**TASK ITEM:** Take each line of the records below that contains the string "SQUARE" and copy it.

Stored data
....

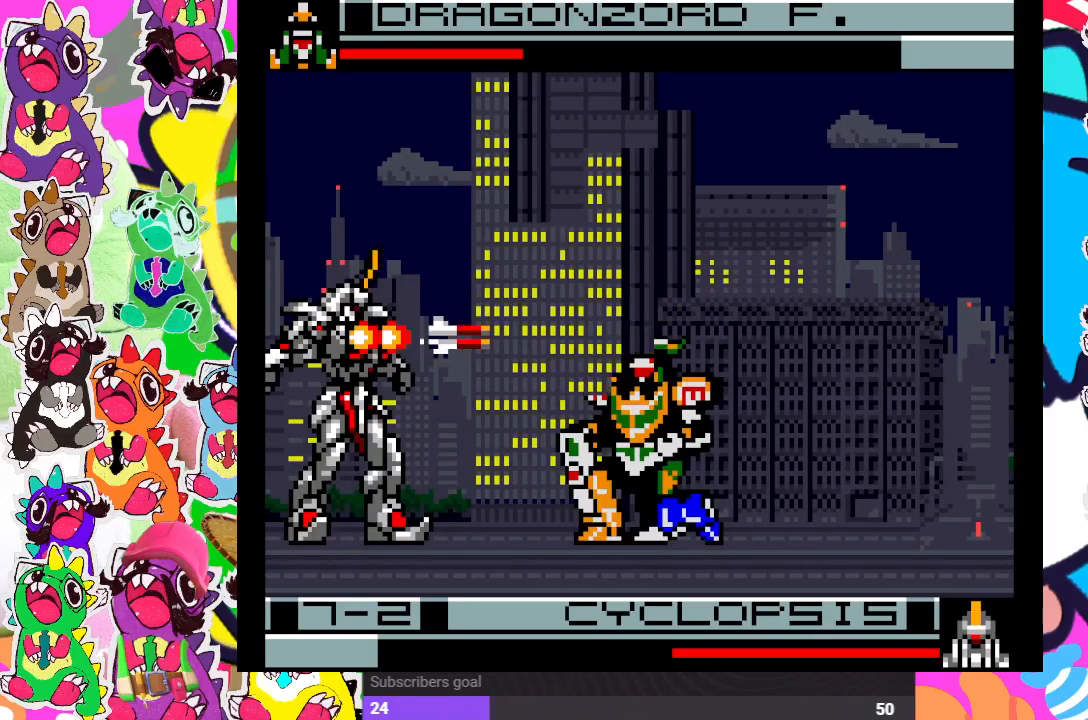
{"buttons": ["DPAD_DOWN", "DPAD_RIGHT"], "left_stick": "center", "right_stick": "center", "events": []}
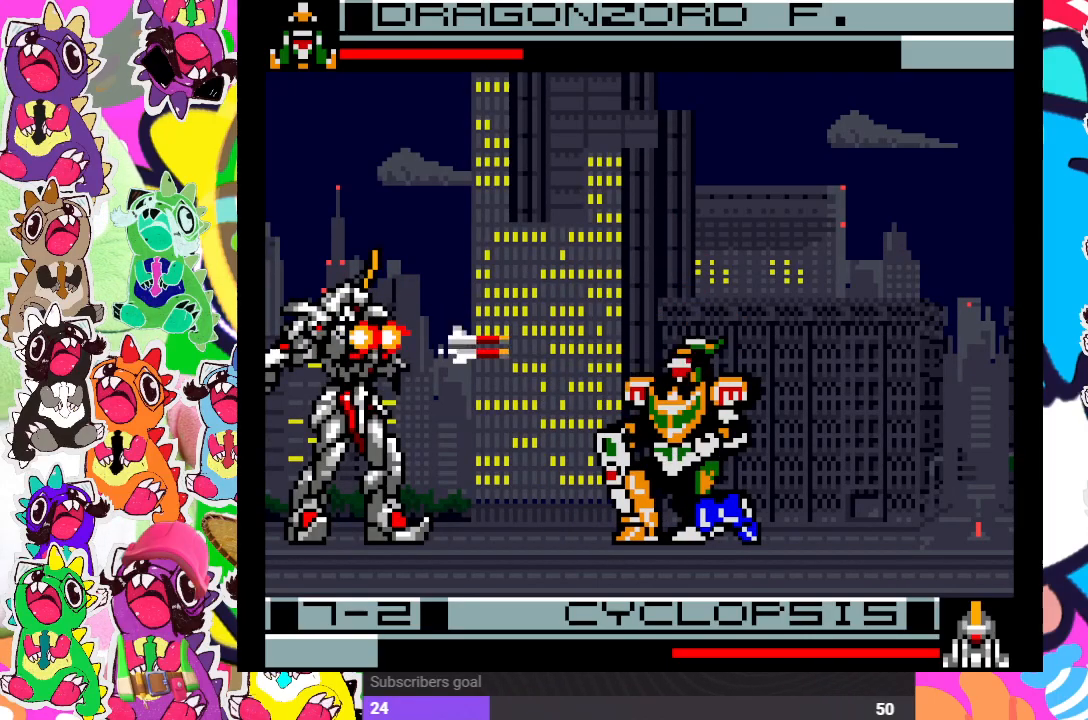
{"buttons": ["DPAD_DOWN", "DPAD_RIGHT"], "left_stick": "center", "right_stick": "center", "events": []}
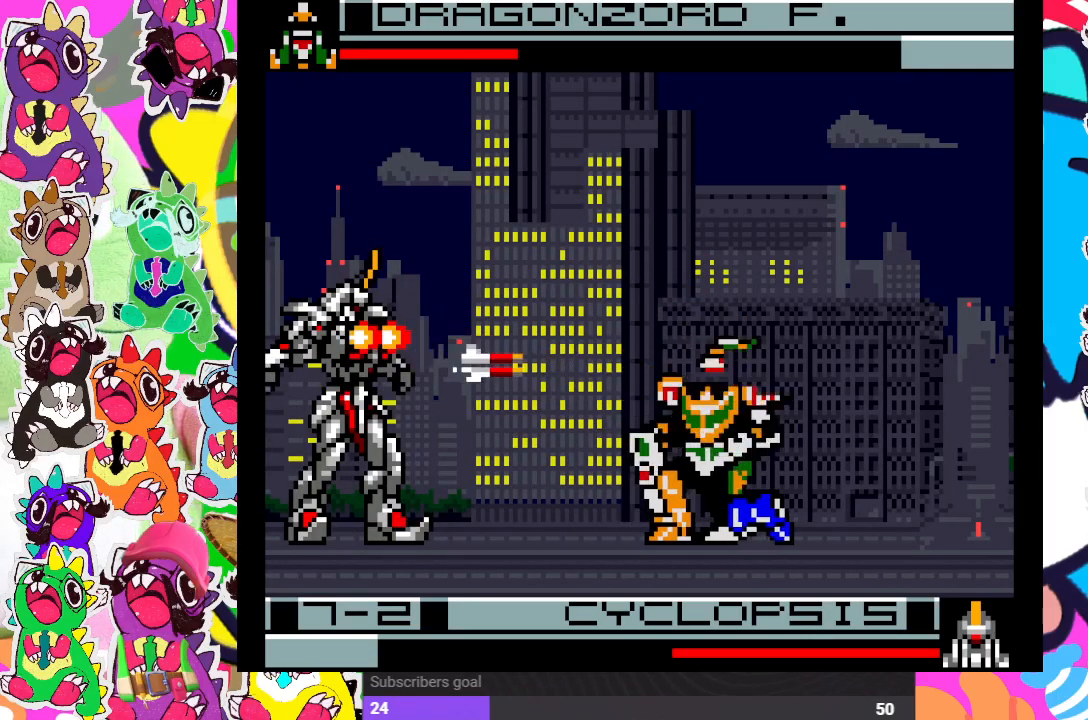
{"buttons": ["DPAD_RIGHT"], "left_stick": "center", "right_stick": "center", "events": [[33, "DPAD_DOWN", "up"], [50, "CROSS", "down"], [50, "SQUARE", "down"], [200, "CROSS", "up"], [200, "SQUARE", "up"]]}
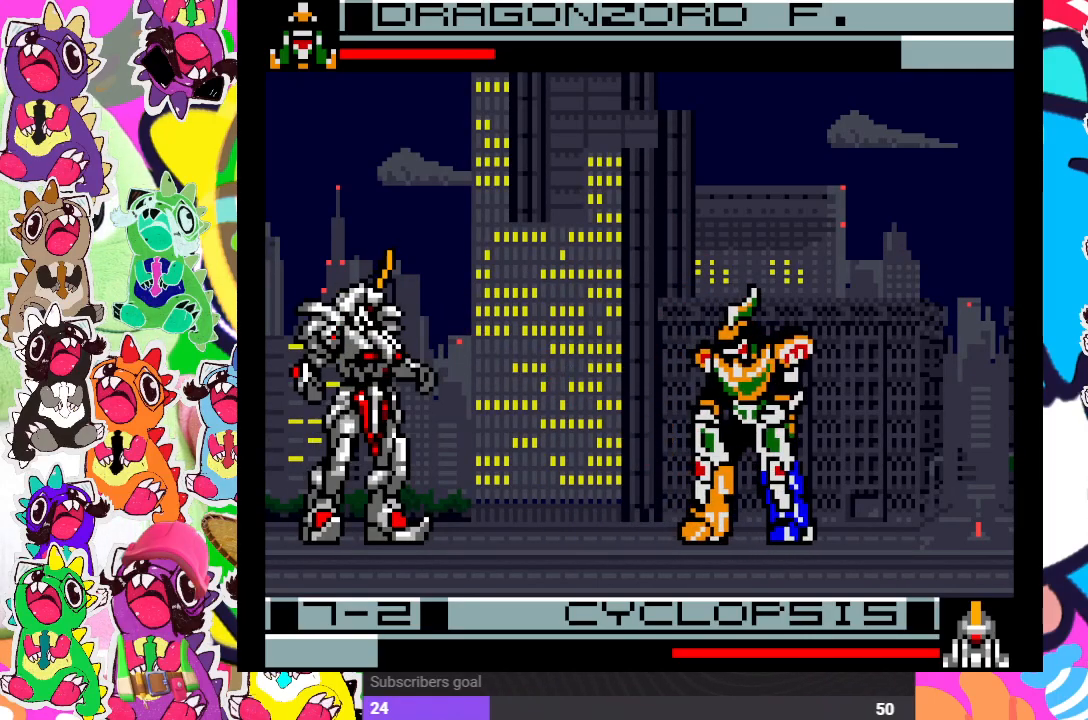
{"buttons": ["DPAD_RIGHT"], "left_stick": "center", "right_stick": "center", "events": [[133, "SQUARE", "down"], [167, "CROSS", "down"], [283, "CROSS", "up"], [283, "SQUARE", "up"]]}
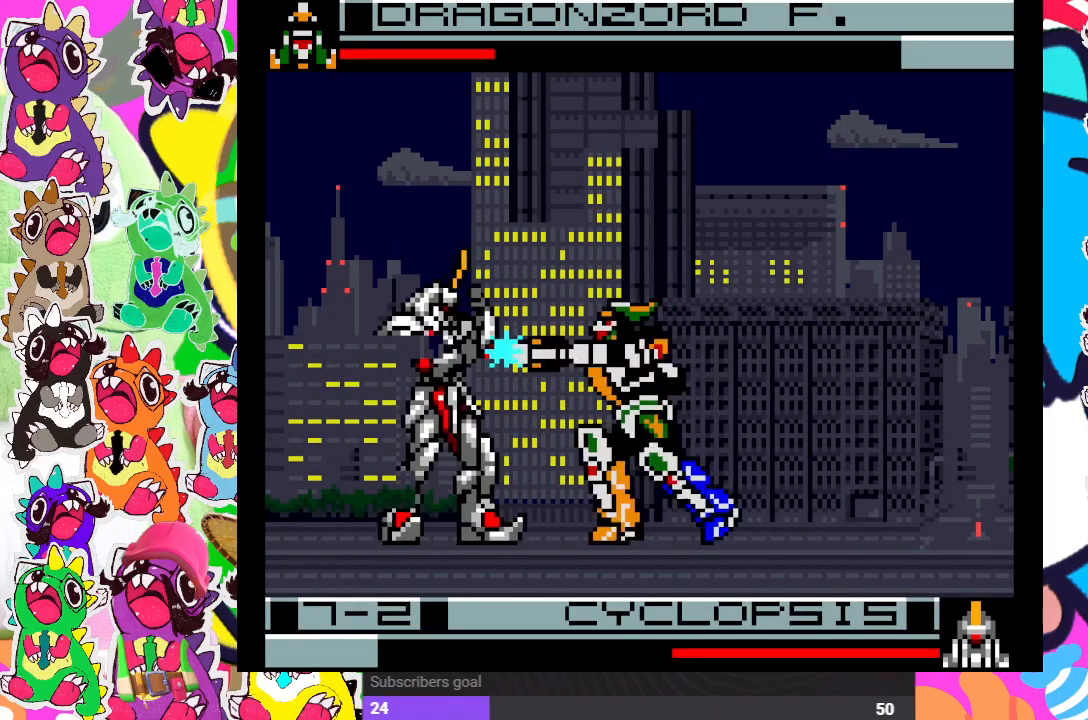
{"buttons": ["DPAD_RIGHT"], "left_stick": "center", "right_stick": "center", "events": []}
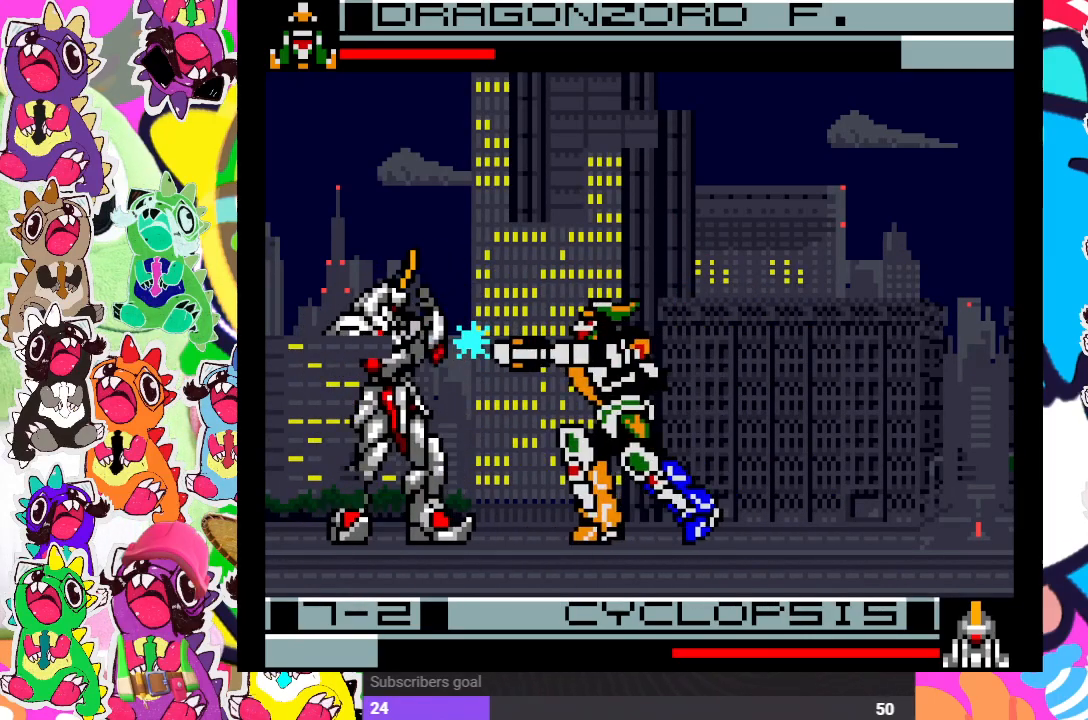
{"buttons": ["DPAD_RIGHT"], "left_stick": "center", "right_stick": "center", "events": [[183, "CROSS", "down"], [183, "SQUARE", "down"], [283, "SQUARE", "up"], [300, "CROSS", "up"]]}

....

**RESULT OF THE TASK:**
{"buttons": ["DPAD_RIGHT"], "left_stick": "center", "right_stick": "center", "events": [[33, "DPAD_DOWN", "up"], [50, "CROSS", "down"], [50, "SQUARE", "down"], [200, "CROSS", "up"], [200, "SQUARE", "up"]]}
{"buttons": ["DPAD_RIGHT"], "left_stick": "center", "right_stick": "center", "events": [[133, "SQUARE", "down"], [167, "CROSS", "down"], [283, "CROSS", "up"], [283, "SQUARE", "up"]]}
{"buttons": ["DPAD_RIGHT"], "left_stick": "center", "right_stick": "center", "events": [[183, "CROSS", "down"], [183, "SQUARE", "down"], [283, "SQUARE", "up"], [300, "CROSS", "up"]]}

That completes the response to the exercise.